Machine learning is used in conjunction with the internet of things (IoT). These gadgets open up a lot of possibilities for data analysis. Many sensors are commonly found in IoT devices, which capture useful data points for their operation. To manage heating and cooling, devices like the Nest thermostat track movement and temperature. Data can be used by smart gadgets like these to learn from and predict your behavior. This will enable advanced home automation that adapts to your lifestyle.
Data analytics has an apparently limitless number of uses. Every day, more data is gathered, opening us the fresh potential to apply data analytics to more aspects of business, science, and daily life.
“Yet, according to ZDNet, 90% of all spreadsheets have errors that affect their results”. (oracle.com)
To conclude, here is everything you need to know about data analysis.

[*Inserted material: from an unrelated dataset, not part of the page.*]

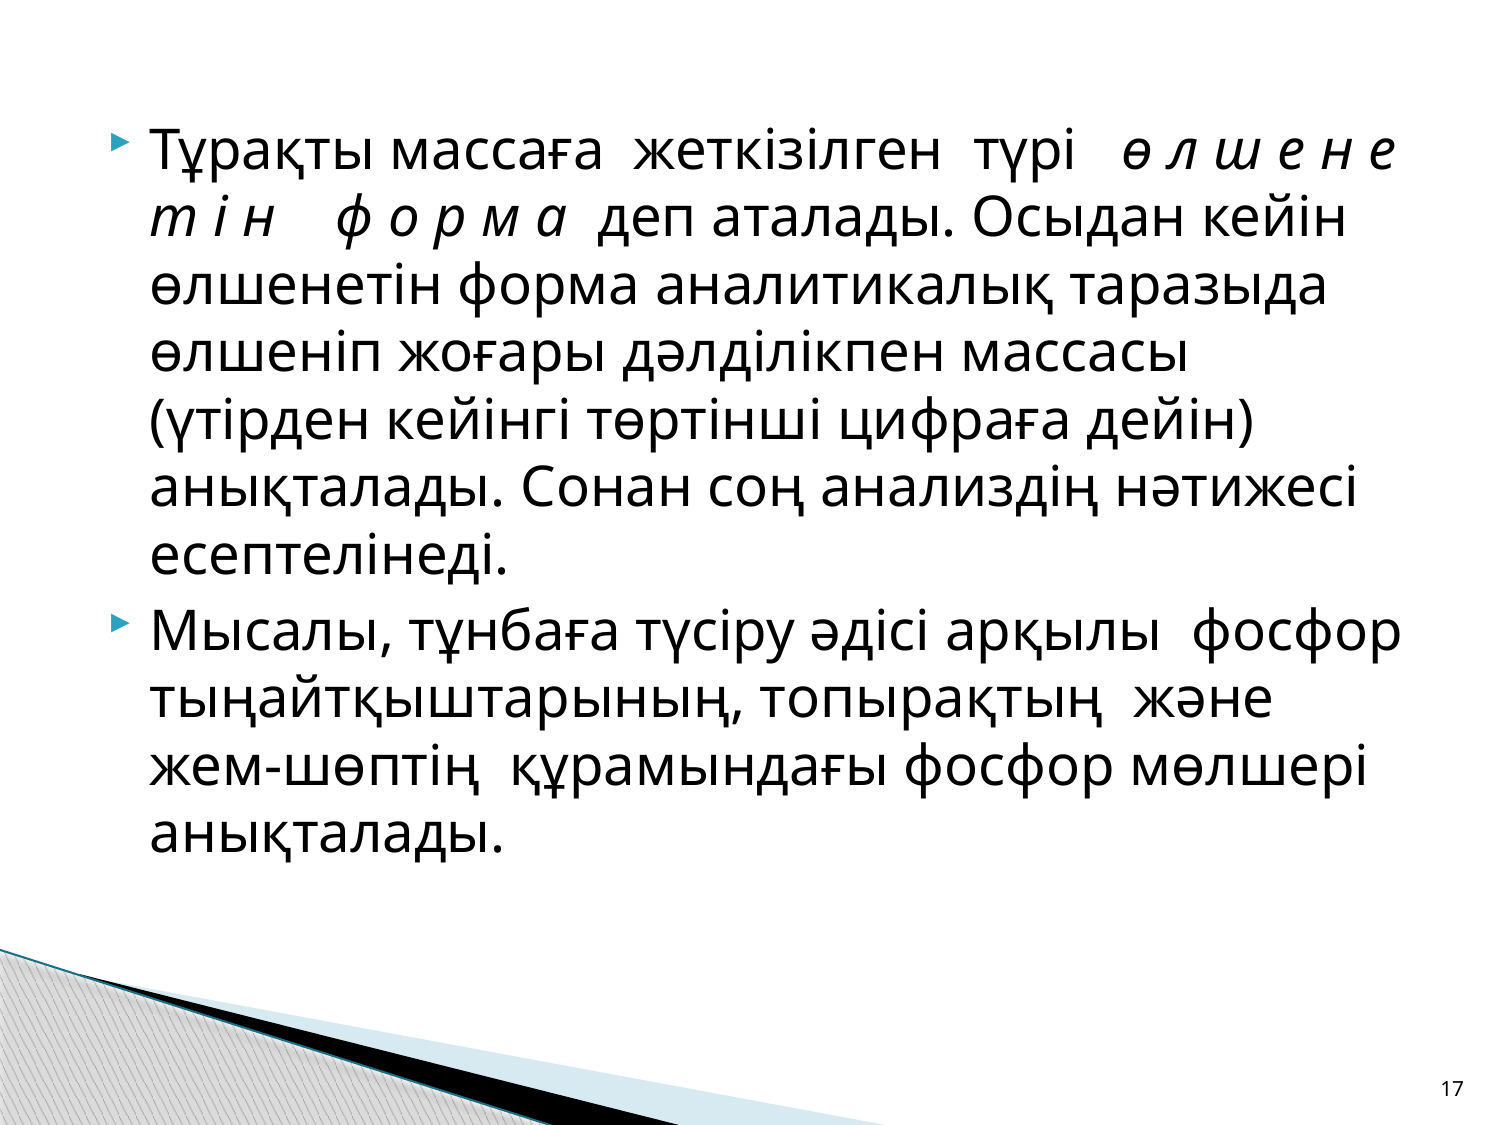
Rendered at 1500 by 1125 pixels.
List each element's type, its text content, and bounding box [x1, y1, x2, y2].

list Тұрақты массаға жеткізілген түрі ө л ш е н е т і н ф о р м а деп аталады. Осыдан кейін өлшенетін форма аналитикалық таразыда өлшеніп жоғары дәлділікпен массасы (үтірден кейінгі төртінші цифраға дейін) анықталады. Сонан соң анализдің нәтижесі есептелінеді. Мысалы, тұнбаға түсіру әдісі арқылы фосфор тыңайтқыштарының, топырақтың және жем-шөптің құрамындағы фосфор мөлшері анықталады. [74, 105, 1426, 986]
slide_number 17 [1418, 1051, 1479, 1112]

Each of the types of data analysis listed above is interconnected and relies on one another to some extent. They all serve a different purpose and offer different perspectives. Moving from descriptive to predictive and prescriptive analysis necessitates a higher level of technical expertise, but it also provides greater insight for your company.
With over 25 years of experience in Information Technology and Management Consulting, Errin O’Connor has led hundreds of large-scale enterprise implementations from Business Intelligence, Power BI, Office 365, SharePoint, Exchange, IT Security, Azure and Hybrid Cloud eﬀorts for over 165 Fortune 500 companies.